During my last visit to Nantucket for my survey of gall-making and leaf-mining insects on the island, I found a patch of buttonbush (Cephalanthus occidentalis) with an abundance of leaf mines that I didn’t recognize. Some leaves had linear mines, some had blotch mines, and some, like the leaf below, had both. I suspected (correctly, as it turns out) that the larvae of a single species of moth first make linear mines, then often pop out of the leaf and enter somewhere else before forming a blotch mine.
I stuffed a number of mined leaves into a bag with the hope of raising the adult insect. Ten days later, I checked the bag, and to my dismay it was full of droppings from caterpillars that were much too large to have been leafminers. One of them had a fancy pink dorsal stripe…
…and one of them did not.
As you can see in the above photo, they were rapidly devouring the leaves. I picked through what was left of the leaves and isolated the ones that still contained leaf-mining larvae in a vial. A week later, both of the big caterpillars had pupated.
Meanwhile, the leafminers were abandoning the leaves and getting ready to pupate.
Their pupae were enclosed in white cocoons, hidden between the leaves.
Two weeks after I collected the leaves, the first adult leafminer emerged.
Terry Harrison confirmed my impression based on the information on his website that this little moth is Mompha solomoni (Momphidae or Coleophoridae: Momphinae, depending who you ask), only recently (2004) recognized as distinct from its close relative, Mompha cephalonthiella.
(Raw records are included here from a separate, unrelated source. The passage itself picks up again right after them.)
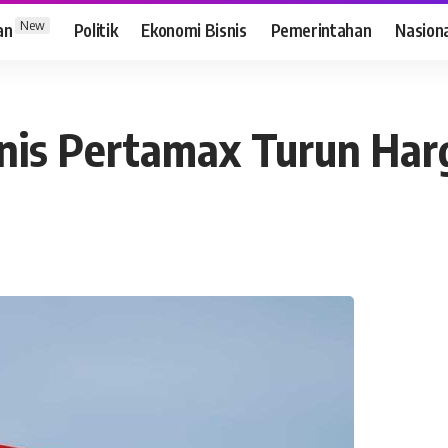
New
an
Politik
Ekonomi Bisnis
Pemerintahan
Nasion
enis Pertamax Turun Har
One ecological difference between the two species is that early spring generations of M. solomoni bore in the shoots of their host plant whereas M. cephalonthiella larvae are leafminers throughout the year.
Another two weeks passed, and one of the leaf-munching caterpillars emerged as an adult.
This moth turns out to be Ledaea perditalis (Erebidae), the “lost owlet.”
It’s not uncommon for tiny insects to emerge from unseen galls or leaf mines in plant material I collect when trying to raise something else, but accidentally raising a macro-moth from (apparently) an egg doesn’t happen to me too often.
Very interesting stuff. Keep up the great work shedding light on our little-known micros.